- _ZADANIE_
Przenieś cały wykaz poniżej na listę numerowaną i pomiń puste wiersze. Obrazy pozostaw poza odpowiedzią.

- _MATERIAŁ DO ĆWICZENIA_
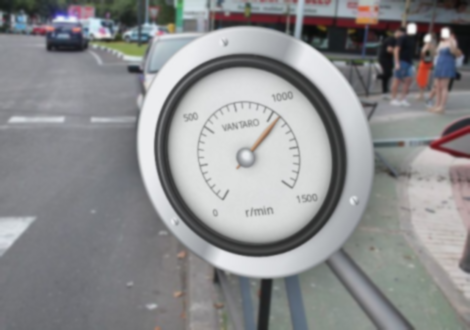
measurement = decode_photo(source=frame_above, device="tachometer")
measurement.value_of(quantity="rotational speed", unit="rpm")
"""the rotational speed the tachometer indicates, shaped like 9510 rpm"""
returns 1050 rpm
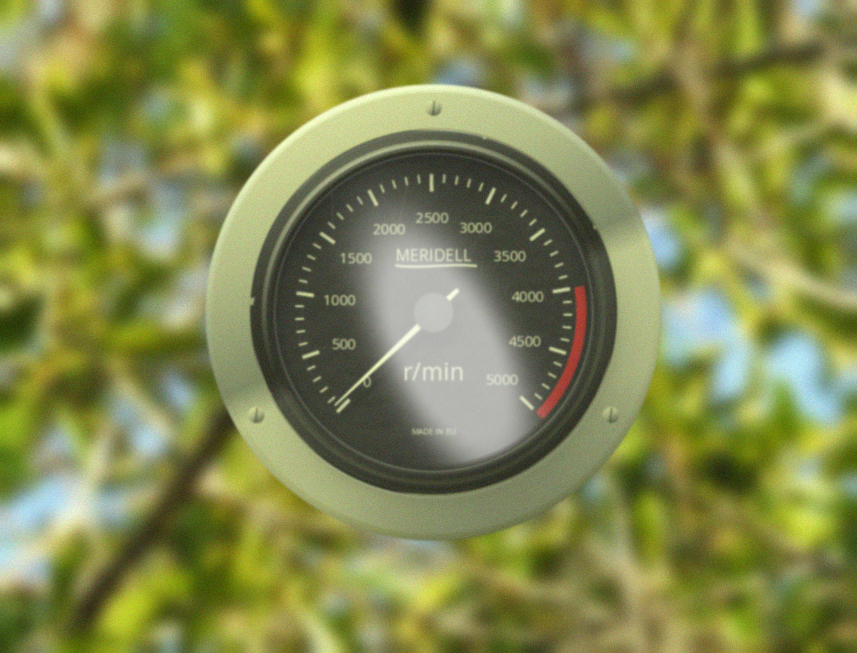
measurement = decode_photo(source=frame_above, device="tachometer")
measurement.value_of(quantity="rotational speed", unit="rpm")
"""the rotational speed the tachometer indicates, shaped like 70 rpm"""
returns 50 rpm
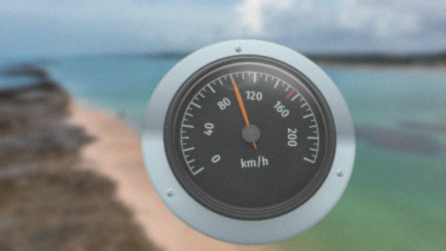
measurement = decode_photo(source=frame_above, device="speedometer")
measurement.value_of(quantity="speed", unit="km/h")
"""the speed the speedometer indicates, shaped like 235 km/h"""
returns 100 km/h
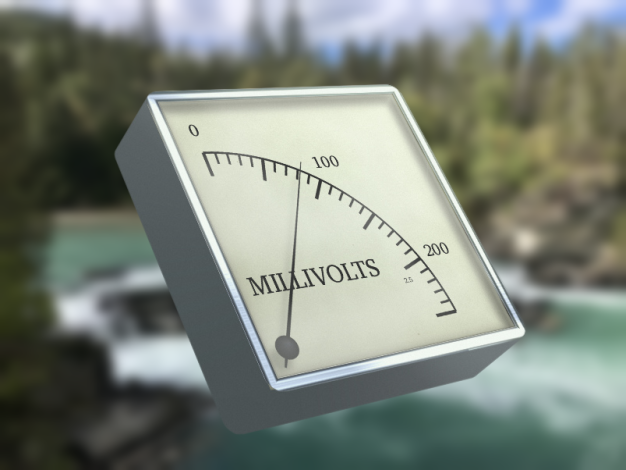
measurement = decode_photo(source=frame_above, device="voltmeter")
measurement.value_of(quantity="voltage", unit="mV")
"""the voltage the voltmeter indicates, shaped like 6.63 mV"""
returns 80 mV
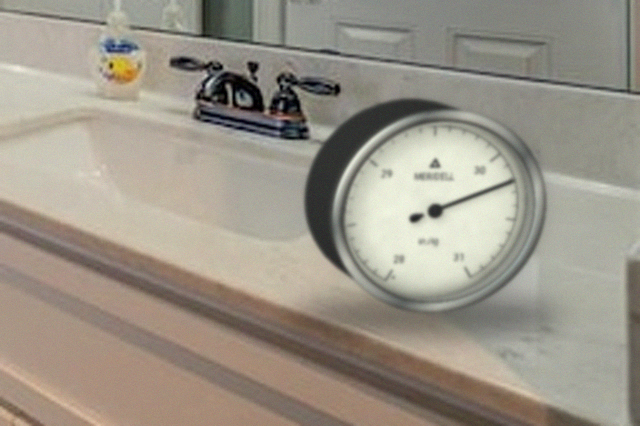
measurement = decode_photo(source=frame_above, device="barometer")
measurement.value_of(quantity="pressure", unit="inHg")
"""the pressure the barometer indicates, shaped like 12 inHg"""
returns 30.2 inHg
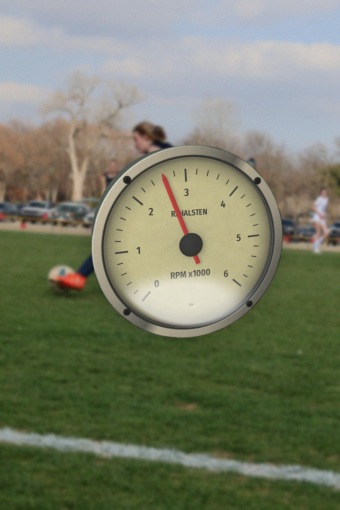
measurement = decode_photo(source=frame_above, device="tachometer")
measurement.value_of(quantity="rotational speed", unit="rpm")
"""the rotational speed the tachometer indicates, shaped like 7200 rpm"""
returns 2600 rpm
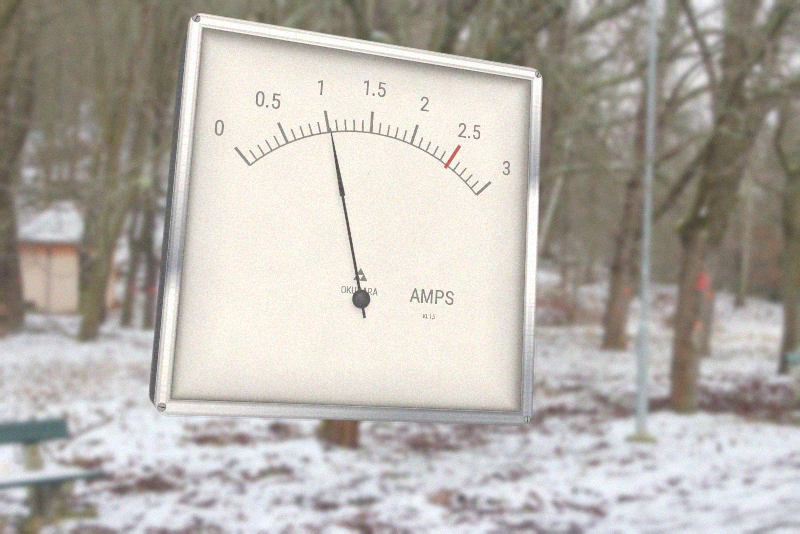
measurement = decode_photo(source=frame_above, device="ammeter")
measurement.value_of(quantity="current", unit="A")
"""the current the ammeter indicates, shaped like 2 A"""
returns 1 A
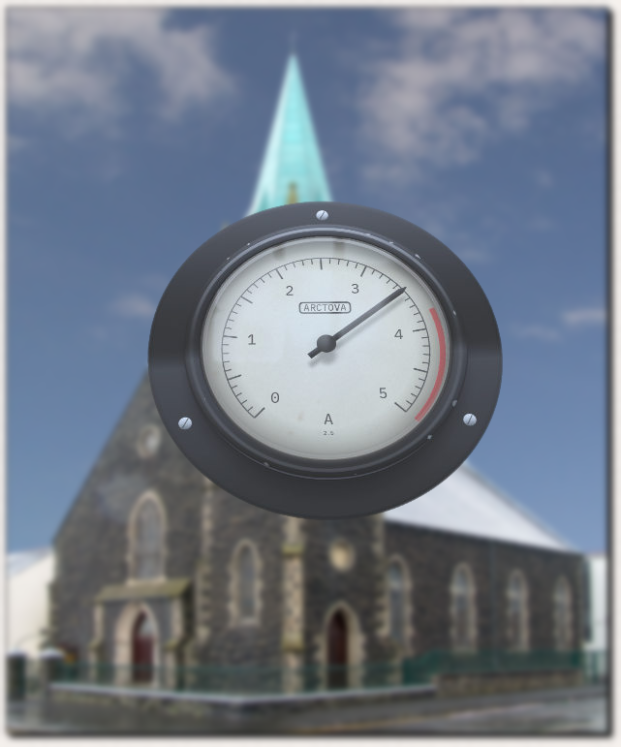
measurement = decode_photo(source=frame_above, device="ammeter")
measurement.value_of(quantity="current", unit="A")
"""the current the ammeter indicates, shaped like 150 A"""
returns 3.5 A
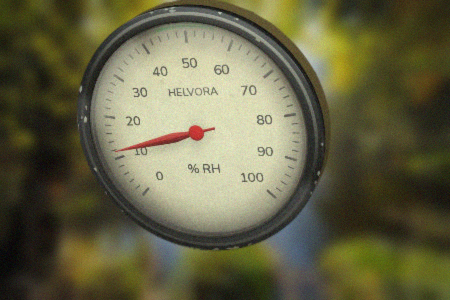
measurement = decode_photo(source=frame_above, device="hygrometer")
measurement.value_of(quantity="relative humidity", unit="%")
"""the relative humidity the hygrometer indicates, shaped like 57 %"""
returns 12 %
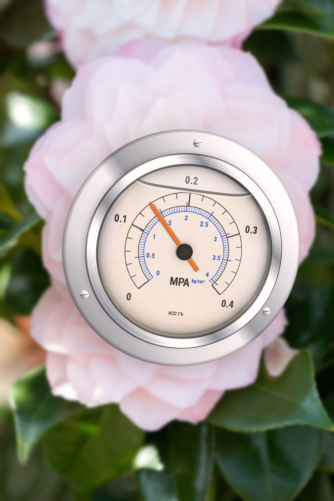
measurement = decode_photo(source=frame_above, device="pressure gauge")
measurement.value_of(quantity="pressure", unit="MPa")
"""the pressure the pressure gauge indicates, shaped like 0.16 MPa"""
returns 0.14 MPa
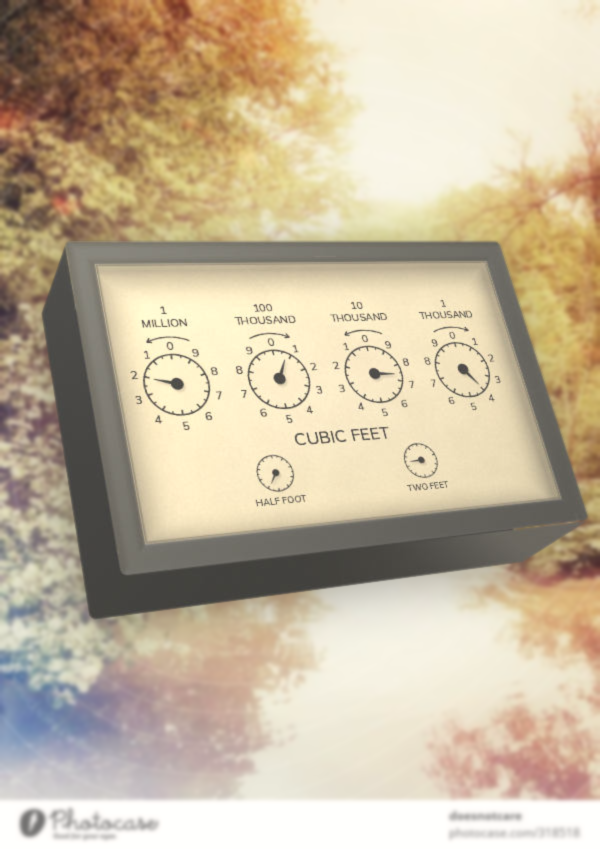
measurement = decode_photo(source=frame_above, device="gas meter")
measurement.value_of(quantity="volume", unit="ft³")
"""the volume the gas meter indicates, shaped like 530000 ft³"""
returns 207400 ft³
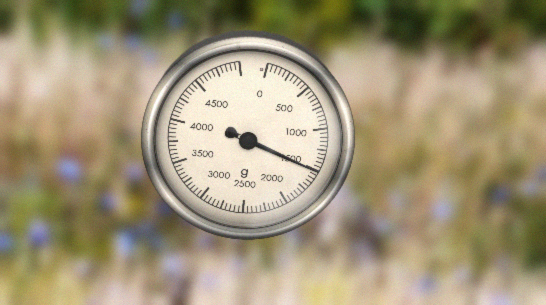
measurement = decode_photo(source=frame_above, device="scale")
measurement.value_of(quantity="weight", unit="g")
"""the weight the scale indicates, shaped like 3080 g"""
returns 1500 g
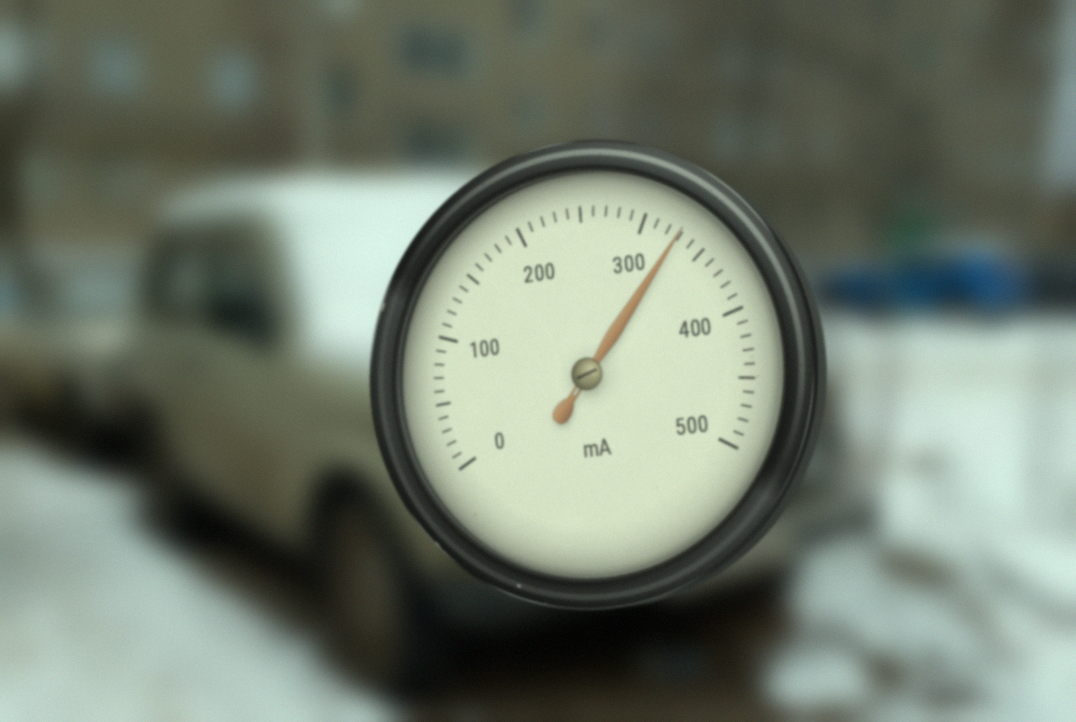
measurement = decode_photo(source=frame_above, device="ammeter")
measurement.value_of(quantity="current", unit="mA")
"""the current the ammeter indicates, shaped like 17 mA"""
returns 330 mA
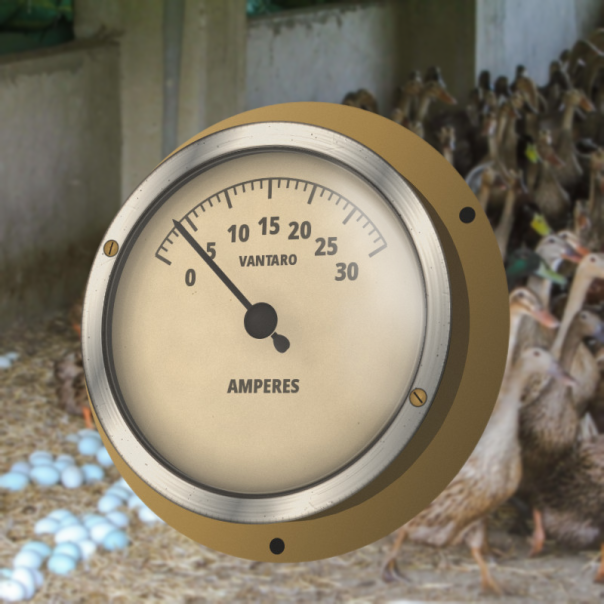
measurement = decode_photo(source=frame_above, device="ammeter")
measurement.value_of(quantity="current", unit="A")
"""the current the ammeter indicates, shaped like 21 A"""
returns 4 A
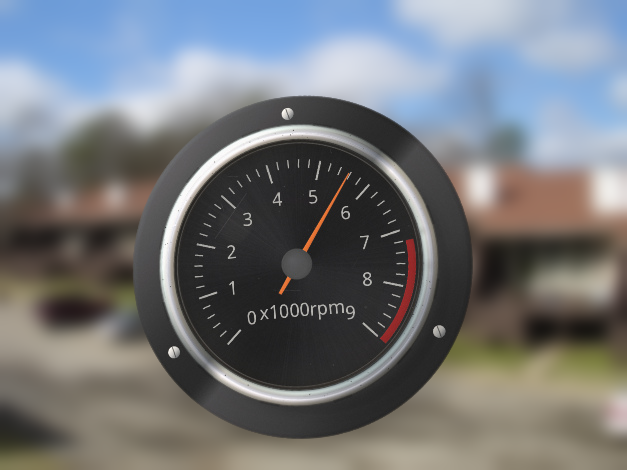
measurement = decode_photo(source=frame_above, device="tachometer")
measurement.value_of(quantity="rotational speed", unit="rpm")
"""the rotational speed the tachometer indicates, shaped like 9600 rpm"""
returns 5600 rpm
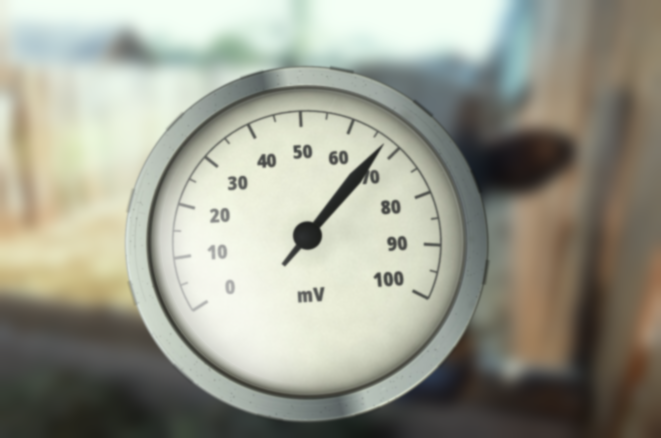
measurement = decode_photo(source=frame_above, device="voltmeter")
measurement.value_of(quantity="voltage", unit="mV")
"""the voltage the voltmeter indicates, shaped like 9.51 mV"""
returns 67.5 mV
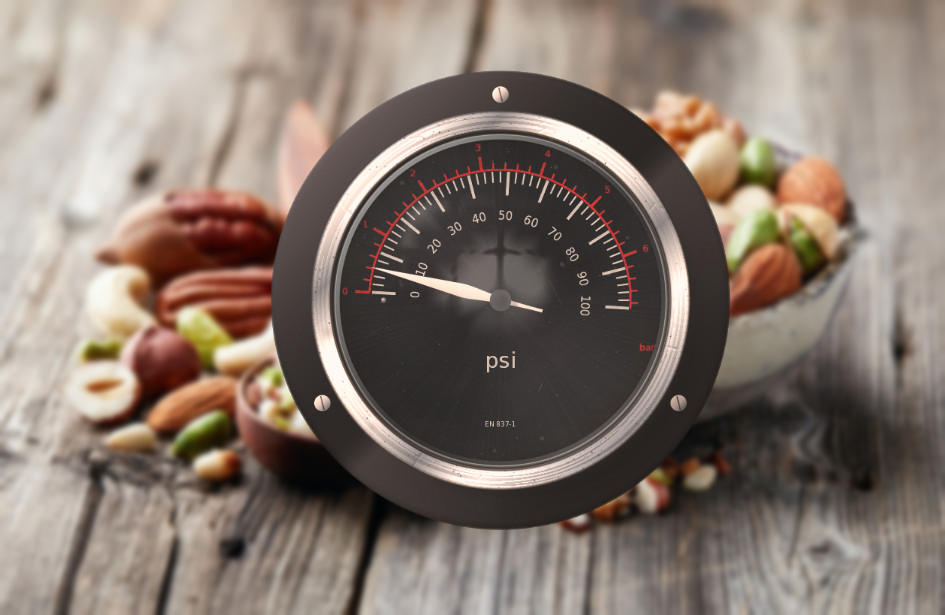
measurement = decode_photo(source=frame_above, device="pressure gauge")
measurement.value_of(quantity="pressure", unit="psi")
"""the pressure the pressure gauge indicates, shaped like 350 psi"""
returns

- _WYKONANE ZADANIE_
1. measurement = decode_photo(source=frame_above, device="tachometer")
2. measurement.value_of(quantity="rotational speed", unit="rpm")
3. """the rotational speed the tachometer indicates, shaped like 9510 rpm"""
4. returns 1050 rpm
5. measurement = decode_photo(source=frame_above, device="tachometer")
6. measurement.value_of(quantity="rotational speed", unit="rpm")
7. """the rotational speed the tachometer indicates, shaped like 70 rpm"""
8. returns 50 rpm
9. measurement = decode_photo(source=frame_above, device="speedometer")
10. measurement.value_of(quantity="speed", unit="km/h")
11. """the speed the speedometer indicates, shaped like 235 km/h"""
12. returns 100 km/h
13. measurement = decode_photo(source=frame_above, device="voltmeter")
14. measurement.value_of(quantity="voltage", unit="mV")
15. """the voltage the voltmeter indicates, shaped like 6.63 mV"""
16. returns 80 mV
17. measurement = decode_photo(source=frame_above, device="barometer")
18. measurement.value_of(quantity="pressure", unit="inHg")
19. """the pressure the barometer indicates, shaped like 12 inHg"""
20. returns 30.2 inHg
21. measurement = decode_photo(source=frame_above, device="tachometer")
22. measurement.value_of(quantity="rotational speed", unit="rpm")
23. """the rotational speed the tachometer indicates, shaped like 7200 rpm"""
24. returns 2600 rpm
25. measurement = decode_photo(source=frame_above, device="ammeter")
26. measurement.value_of(quantity="current", unit="A")
27. """the current the ammeter indicates, shaped like 2 A"""
28. returns 1 A
29. measurement = decode_photo(source=frame_above, device="ammeter")
30. measurement.value_of(quantity="current", unit="A")
31. """the current the ammeter indicates, shaped like 150 A"""
32. returns 3.5 A
33. measurement = decode_photo(source=frame_above, device="hygrometer")
34. measurement.value_of(quantity="relative humidity", unit="%")
35. """the relative humidity the hygrometer indicates, shaped like 57 %"""
36. returns 12 %
37. measurement = decode_photo(source=frame_above, device="pressure gauge")
38. measurement.value_of(quantity="pressure", unit="MPa")
39. """the pressure the pressure gauge indicates, shaped like 0.16 MPa"""
40. returns 0.14 MPa
41. measurement = decode_photo(source=frame_above, device="gas meter")
42. measurement.value_of(quantity="volume", unit="ft³")
43. """the volume the gas meter indicates, shaped like 530000 ft³"""
44. returns 207400 ft³
45. measurement = decode_photo(source=frame_above, device="scale")
46. measurement.value_of(quantity="weight", unit="g")
47. """the weight the scale indicates, shaped like 3080 g"""
48. returns 1500 g
49. measurement = decode_photo(source=frame_above, device="ammeter")
50. measurement.value_of(quantity="current", unit="mA")
51. """the current the ammeter indicates, shaped like 17 mA"""
52. returns 330 mA
53. measurement = decode_photo(source=frame_above, device="ammeter")
54. measurement.value_of(quantity="current", unit="A")
55. """the current the ammeter indicates, shaped like 21 A"""
56. returns 4 A
57. measurement = decode_photo(source=frame_above, device="tachometer")
58. measurement.value_of(quantity="rotational speed", unit="rpm")
59. """the rotational speed the tachometer indicates, shaped like 9600 rpm"""
60. returns 5600 rpm
61. measurement = decode_photo(source=frame_above, device="voltmeter")
62. measurement.value_of(quantity="voltage", unit="mV")
63. """the voltage the voltmeter indicates, shaped like 9.51 mV"""
64. returns 67.5 mV
65. measurement = decode_photo(source=frame_above, device="pressure gauge")
66. measurement.value_of(quantity="pressure", unit="psi")
67. """the pressure the pressure gauge indicates, shaped like 350 psi"""
68. returns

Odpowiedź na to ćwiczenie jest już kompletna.